# UHMW adhesive



## mmalinco (Jun 12, 2012)

Has anyone had experience using contact cement to attach UHMW to a jig?


----------



## jd99 (Jun 17, 2009)

It's an old article, but it says it's possible.

Gluing UHMW (ultra high molecular weight) plastic | Articles | Woodworker's Journal eZine

Ive never found anything to stick for very long.


----------



## OPG3 (Jan 9, 2011)

I am in the concrete formwork business (among several other things) and my forms are made from Structural Foam - 45% Recycled Content - HDPE (High Density PolyEthylene). We do up to $20m business per year and have sent-out feelers in all directions in search of an adhesive. If we could find an adhesive for HDPE that could hold-up to the jobsite abuse in the concrete formwork arena, it could be worth a fortune to me. There are adhesives that will stick them together - but not good enough for my business that we have located as of today. My [consultant] polymer chemist has been working on this for years, but nothing yet has held-up to our testing. With concrete forms, plastic forms must be stronger than the Hydrostatic Loads would dictate - due to the heat of hydration of the concrete - up to 180F - which fatigues the matrix. My forms do incorporate heat dissipation fins. Check with US Plastics on the web, they will have it if anyone does - but don't expect it to be as strong as the plastic itself.

STORED RECORDS -
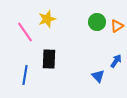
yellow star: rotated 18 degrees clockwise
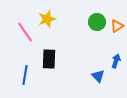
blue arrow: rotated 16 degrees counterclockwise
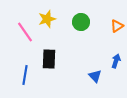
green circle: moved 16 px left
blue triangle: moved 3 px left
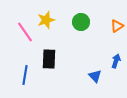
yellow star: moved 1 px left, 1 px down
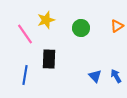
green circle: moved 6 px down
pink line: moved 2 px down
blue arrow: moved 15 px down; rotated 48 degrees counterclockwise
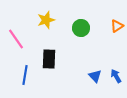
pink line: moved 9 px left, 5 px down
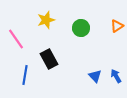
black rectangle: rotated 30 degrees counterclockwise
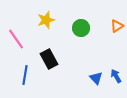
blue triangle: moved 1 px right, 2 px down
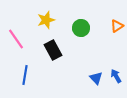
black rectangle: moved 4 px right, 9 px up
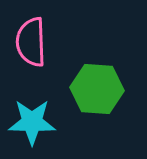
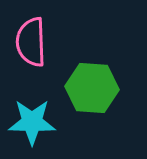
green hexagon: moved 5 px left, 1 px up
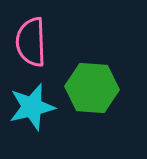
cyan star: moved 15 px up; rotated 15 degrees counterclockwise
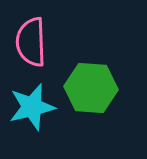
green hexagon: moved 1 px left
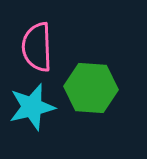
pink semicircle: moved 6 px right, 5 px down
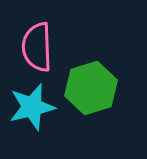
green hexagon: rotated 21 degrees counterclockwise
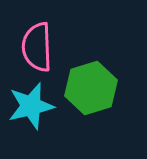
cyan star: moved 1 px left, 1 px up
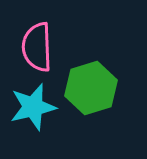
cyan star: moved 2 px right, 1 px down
* * *
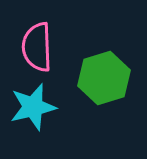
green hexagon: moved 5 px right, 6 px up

YOUR INSTRUCTIONS -
Reproduce the stretch of the UHMW adhesive thread from "## mmalinco (Jun" through "says it's possible.", word for word.

ANSWER TO THIS EXERCISE -
## mmalinco (Jun 12, 2012)

Has anyone had experience using contact cement to attach UHMW to a jig?


----------



## jd99 (Jun 17, 2009)

It's an old article, but it says it's possible.